• Отрывок:

Писатель упирается в действительность до тех пор, пока не оставит на ней
свой след. Если это ему удалось, мы с удивлением обнаруживаем, что жизнь
подражает литературе. Вымысел изменил реальность. Сказка - буквально - стала
былью, слово - плотью. Хармс мечтал писать такие стихи, чтобы ими можно было
разбить окно, как камнем.

Фокус тут в постоянстве. Писатель всегда и всюду занят одним: он ждет, пока
сквозь него, как бамбук в китайской пытке, прорастет литература.

Становясь писателем, автор до последней капли отжимает из жизни все, что не
является литературой. Но и тогда вместо входного билета ему достается
лотерейный.

Связь Довлатова с литературой была настолько долгой, что, как брак,
требовала законного оформления - печати. Не рукопись, как у Булгакова, а
книга - главная довлатовская героиня.

Сейчас, когда книжный рынок - первым! - стал настоящим, печатный станок не
отличается от того, что печатает деньги: бумага с краской. Но в прошлой
жизни книга меняла дело. И не только потому, что ее можно было обменять на
"финские обои". Как всякий обряд, книга была пустой и необходимой
формальностью. Выход в свет - инициация, впускающая автора в литературу не
на его, а на ее условиях.

Мне это понять было трудно. Магия типографии меня не задевала - я там
работал, метранпажем в русской газете. Этажом ниже располагалась книжная
лавка девяностолетнего эсера Мартьянова, известного тем, что он промахнулся,
стреляя в Ленина. В его магазине я всего навидался - от тома "Гоголь в КГБ"
до монографии, начинающейся словами "Как всем известно, Атлантида
располагалась на месте затонувшей Лемурии". В эмиграции ничего не стоит
напечататься. Вернее стоит, но не так уж дорого, поэтому и книг тут, как
семечек.

Но Довлатов к печати относился иначе. Конечно, и в России хватало книг,
которым он придумал общий заголовок "Караван уходит в небо", но они не
мешали Сергею ценить ритуальную природу литературы. Виртуальная самиздатская
книга существует в мире идей наравне с прочими абстракциями. В ней есть
привкус необязательности, произвольности и призрачности.

Рукопись - как ногти: интимная часть автора, которая со временем начинает
его тяготить. Жить слишком долго с рукописью негигиенично, духовно
неопрятно. Заражая автора, ненапечатанная рукопись начинает гнить, мешая
расти новому.

"Жидкий", неокоченевший в типографских строчках текст провоцирует уже
напрасные перемены. Это как со взрослыми детьми - недостатки неоспоримы, но
пороть поздно.

Только похоронив рукопись в переплете, автор освобождается от ощущения
неокончательности текста. Опубликовав его, он может хотя бы на время
избавиться от своего несовершенства.

Не ставшая книгой рукопись - кошмар целого поколения. Его голосом и был
Довлатов, дебютировавший издательской фантасмагорией: "Невидимой книгой".

• Фрагмент данных:
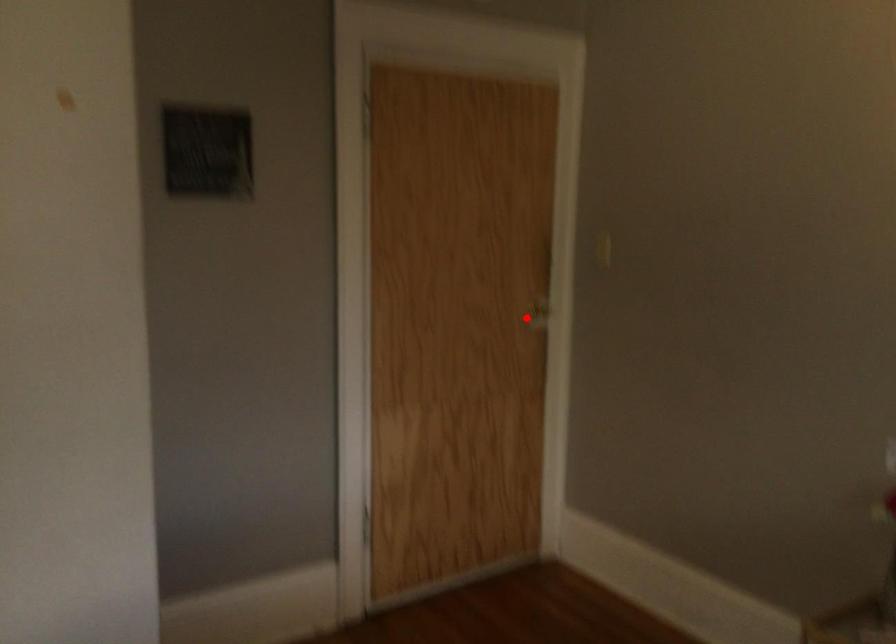
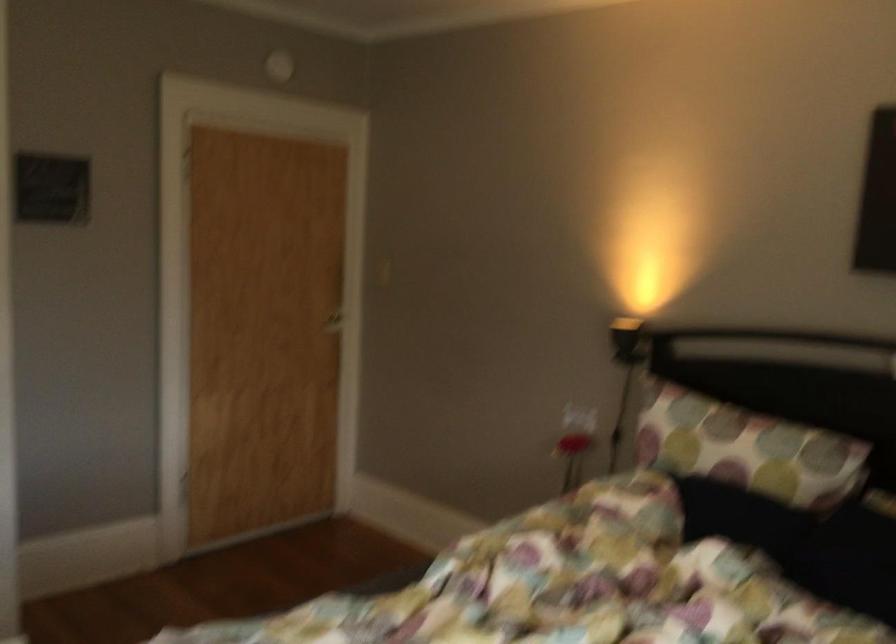
Question: I am providing you with two images of the same scene from different viewpoints. A red point is shown in image1. For the corresponding object point in image2, is it positioned nearer or farther from the camera?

• Задание:
Извлеките из отрывка о Довлатове точный фрагмент, который начинается словами «Фокус тут в» и продолжается до слов «лотерейный.» включительно.

• Ответ к заданию:
Фокус тут в постоянстве. Писатель всегда и всюду занят одним: он ждет, пока
сквозь него, как бамбук в китайской пытке, прорастет литература.

Становясь писателем, автор до последней капли отжимает из жизни все, что не
является литературой. Но и тогда вместо входного билета ему достается
лотерейный.